The ladies said it best:
·      The time to do it is before you publish, when you're first starting to establish your "platform." You're marketing a brand, basically, so you need the brand established from the outset.
·      Keep it short and simple. If you are signing books, you don’t’ want a name that will take you a long time to sign.
·      Choose something that's easy to remember, easy to pronounce, and maybe slightly different from the "pack."  I've heard it said that one should choose a name close to the beginning of the alphabet to avoid "bookshelf fatigue."  Does anyone actually walk into a bookstore and look at all the books in a genre?  Or do they browse the first half of the alphabet and make some selections and then head to the check-out?  Something to think about, at least.  I've also heard that being close to a big name on the shelf, someone like Nora for example, certainly can't hurt your chance of being noticed.  In short, my advice is do what makes you and your family comfortable and happy.

What are your thoughts on writing under a pen name? I’d love to hear your answers and thoughts on these five questions.

Thank you to all the generous Southern Magic authors for the gift of their time and advice.


  1. Both my married and maiden names are difficult to spell and pronounce. So I guess I'm in good company with Lewis Carroll and Joseph Conrad. At my "advanced" age, I didn't want to have to learn to answer to a completely new name, so I kept my first name and looked for a different last one. I dug back in the family tree and decided I liked my maternal great-grandmother's maiden name -- Baxter.
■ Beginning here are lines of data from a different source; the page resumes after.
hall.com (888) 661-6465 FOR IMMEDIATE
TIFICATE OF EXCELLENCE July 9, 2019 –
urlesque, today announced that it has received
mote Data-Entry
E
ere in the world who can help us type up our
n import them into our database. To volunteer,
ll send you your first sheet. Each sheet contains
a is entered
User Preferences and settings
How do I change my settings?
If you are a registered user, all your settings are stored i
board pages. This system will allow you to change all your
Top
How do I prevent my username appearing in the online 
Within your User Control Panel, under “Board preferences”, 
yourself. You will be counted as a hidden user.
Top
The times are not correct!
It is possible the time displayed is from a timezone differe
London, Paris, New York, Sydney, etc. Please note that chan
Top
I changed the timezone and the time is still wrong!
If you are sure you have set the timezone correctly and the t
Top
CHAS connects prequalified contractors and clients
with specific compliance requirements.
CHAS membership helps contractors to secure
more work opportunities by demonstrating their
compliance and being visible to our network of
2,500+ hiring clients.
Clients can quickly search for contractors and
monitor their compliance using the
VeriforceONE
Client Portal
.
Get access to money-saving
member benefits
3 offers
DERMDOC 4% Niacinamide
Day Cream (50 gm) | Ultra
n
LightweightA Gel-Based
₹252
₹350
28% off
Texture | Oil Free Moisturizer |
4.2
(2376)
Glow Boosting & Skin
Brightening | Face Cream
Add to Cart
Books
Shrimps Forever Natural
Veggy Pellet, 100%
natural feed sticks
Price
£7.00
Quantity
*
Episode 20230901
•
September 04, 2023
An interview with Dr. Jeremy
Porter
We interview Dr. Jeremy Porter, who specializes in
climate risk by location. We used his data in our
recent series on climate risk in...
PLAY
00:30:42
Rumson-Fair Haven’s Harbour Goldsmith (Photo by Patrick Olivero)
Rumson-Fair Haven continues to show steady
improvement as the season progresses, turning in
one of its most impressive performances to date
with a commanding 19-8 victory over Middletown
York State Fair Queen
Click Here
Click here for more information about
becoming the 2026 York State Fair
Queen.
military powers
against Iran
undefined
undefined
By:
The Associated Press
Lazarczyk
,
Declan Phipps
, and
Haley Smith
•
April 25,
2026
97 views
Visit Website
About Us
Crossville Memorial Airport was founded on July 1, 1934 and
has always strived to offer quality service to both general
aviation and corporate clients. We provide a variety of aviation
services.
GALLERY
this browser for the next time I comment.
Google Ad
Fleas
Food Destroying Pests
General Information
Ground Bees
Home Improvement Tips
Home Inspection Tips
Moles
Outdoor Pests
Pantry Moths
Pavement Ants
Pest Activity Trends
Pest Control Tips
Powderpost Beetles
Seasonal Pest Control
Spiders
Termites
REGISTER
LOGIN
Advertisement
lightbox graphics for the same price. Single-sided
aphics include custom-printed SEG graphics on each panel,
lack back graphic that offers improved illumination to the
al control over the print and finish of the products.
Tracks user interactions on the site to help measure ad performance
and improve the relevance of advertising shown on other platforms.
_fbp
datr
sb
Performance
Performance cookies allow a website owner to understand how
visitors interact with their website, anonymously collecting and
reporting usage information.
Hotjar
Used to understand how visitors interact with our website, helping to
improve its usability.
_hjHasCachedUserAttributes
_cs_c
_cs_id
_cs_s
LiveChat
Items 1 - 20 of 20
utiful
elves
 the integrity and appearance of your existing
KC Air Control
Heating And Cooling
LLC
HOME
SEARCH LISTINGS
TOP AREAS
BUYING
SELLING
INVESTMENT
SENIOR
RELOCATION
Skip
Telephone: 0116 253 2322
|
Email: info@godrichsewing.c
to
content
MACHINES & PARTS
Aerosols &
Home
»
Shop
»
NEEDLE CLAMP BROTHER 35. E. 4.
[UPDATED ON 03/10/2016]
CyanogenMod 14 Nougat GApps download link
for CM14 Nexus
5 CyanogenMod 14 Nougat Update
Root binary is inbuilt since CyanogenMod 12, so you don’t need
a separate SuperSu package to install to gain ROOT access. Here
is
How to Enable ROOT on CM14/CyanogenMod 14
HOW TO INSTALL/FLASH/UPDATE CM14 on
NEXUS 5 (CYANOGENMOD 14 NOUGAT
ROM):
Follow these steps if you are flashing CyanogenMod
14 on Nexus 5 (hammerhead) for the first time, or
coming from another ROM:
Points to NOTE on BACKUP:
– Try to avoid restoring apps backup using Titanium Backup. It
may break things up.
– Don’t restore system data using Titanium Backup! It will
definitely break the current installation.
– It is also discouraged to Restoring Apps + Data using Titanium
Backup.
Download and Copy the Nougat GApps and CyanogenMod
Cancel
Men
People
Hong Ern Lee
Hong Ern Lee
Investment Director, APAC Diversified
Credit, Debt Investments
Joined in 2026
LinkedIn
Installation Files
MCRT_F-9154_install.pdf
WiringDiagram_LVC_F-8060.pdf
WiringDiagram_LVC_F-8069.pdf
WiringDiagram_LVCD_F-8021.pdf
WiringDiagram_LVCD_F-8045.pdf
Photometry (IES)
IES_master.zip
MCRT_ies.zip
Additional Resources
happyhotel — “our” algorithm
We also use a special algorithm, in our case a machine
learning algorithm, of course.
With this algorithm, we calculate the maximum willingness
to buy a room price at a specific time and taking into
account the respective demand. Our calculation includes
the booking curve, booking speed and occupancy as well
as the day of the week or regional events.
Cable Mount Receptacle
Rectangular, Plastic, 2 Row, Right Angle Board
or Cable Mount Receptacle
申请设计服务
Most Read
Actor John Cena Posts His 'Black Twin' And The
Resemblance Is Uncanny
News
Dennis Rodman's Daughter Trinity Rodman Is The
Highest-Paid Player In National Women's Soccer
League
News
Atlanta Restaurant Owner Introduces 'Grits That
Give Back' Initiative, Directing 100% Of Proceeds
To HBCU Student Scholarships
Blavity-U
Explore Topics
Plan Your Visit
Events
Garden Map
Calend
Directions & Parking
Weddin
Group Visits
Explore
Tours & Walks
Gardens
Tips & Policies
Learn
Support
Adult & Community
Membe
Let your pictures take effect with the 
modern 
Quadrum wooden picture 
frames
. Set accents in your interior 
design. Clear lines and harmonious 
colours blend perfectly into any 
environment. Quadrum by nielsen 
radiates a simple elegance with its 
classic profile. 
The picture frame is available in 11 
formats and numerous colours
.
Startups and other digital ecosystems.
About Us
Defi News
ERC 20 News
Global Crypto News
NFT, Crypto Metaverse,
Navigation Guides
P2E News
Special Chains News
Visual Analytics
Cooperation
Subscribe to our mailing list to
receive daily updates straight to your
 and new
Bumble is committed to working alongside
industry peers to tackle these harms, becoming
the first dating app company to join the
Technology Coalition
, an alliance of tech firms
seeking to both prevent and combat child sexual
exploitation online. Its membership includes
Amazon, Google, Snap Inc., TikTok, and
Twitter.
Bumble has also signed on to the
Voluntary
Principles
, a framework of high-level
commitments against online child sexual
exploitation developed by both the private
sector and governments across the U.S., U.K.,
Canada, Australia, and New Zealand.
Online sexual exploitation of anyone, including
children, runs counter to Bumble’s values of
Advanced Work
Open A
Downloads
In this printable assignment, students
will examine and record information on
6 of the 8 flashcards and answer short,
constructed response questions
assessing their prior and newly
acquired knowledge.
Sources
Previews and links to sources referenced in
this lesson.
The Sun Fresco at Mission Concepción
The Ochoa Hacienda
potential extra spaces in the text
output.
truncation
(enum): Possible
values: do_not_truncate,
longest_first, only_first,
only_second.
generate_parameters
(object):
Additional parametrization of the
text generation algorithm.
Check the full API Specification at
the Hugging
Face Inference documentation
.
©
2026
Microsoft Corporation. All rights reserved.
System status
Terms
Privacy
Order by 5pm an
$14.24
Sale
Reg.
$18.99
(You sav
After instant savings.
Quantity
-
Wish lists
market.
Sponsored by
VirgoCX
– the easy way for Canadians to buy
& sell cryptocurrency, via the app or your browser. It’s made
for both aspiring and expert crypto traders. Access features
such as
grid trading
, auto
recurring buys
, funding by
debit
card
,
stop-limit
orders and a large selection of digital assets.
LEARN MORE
It's near the front of the alphabet and it has an unusual letter - X - which I've heard can make it stand out too. I guess we'll see.

    Great post!

  2. For all the reasons you've mentioned and more, I went with a pen name. I actually sat my husband down and explained the implications of both approaches, making sure he understood as well, since having everyone I know personally aware of what I write would also affect my family. And that, I think, was the deciding factor for me, given that I write erotic. My kids are still at home. Who knows what their friends or friends' parents might subject them too if we were open about my work. So we decided, for now, that a pen name was the best route. Mine, by the way, is a mash of my actual initials, L. A., a gift from my critique partner, lol!

  3. Marilyn - smart thinking about the alphabet! I need to scoot to the book store to see which letters are typically at eye level!

  4. I used a variation on my first name (it's really Jackie, but I used Jacqueline) plus my middle name, Diamond, which is also my birth stone. After 95 books, I readily answer to my pen name!

  5. Ella - Love the source of your name!

  6. Jacqueline, after 95 books I think I'd answer to my pen name easier than my given name! Thank you for commenting!